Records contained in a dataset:
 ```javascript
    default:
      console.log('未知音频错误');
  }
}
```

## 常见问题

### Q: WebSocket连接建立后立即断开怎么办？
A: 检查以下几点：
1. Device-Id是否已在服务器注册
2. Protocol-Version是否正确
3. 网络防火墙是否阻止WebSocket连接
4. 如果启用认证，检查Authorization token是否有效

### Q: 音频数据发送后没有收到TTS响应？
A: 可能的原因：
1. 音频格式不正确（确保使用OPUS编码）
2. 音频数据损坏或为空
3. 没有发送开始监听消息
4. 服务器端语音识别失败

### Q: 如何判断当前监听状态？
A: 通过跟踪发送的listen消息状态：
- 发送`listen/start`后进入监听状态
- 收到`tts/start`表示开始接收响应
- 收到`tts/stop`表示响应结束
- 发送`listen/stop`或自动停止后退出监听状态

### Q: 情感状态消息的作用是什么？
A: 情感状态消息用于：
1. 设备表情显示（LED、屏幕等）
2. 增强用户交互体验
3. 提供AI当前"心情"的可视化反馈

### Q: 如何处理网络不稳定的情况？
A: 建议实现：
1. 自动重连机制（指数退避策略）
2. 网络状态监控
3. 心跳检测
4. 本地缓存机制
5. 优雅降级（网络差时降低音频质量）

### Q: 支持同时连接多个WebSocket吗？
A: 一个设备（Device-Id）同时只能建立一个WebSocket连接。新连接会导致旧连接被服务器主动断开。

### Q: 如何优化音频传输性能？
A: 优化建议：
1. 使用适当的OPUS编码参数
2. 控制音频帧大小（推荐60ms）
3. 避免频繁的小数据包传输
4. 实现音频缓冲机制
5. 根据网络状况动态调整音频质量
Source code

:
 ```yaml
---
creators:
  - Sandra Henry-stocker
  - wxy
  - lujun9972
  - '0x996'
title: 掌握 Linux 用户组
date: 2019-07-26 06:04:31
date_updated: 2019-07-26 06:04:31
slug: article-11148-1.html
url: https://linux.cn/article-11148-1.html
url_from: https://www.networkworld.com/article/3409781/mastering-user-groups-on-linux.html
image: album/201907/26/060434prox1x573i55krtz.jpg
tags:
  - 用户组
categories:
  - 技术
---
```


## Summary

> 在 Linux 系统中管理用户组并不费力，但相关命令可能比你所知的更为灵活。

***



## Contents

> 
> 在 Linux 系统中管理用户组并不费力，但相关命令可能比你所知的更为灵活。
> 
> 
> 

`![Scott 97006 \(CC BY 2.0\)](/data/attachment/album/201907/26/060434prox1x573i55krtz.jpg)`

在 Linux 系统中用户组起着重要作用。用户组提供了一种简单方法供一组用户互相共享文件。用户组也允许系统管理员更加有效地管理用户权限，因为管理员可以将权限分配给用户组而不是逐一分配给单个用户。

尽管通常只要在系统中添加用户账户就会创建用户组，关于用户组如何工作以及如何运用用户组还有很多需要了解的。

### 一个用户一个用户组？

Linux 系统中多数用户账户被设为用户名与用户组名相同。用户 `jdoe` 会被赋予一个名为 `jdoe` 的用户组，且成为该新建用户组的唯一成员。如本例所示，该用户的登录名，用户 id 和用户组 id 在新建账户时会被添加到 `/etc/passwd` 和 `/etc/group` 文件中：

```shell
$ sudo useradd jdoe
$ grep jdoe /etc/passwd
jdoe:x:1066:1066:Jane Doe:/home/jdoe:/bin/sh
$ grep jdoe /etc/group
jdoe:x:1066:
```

Work order
Please go through the data above and copy each line containing the word "passwd".

Answer space
Linux 系统中多数用户账户被设为用户名与用户组名相同。用户 `jdoe` 会被赋予一个名为 `jdoe` 的用户组，且成为该新建用户组的唯一成员。如本例所示，该用户的登录名，用户 id 和用户组 id 在新建账户时会被添加到 `/etc/passwd` 和 `/etc/group` 文件中：
$ grep jdoe /etc/passwd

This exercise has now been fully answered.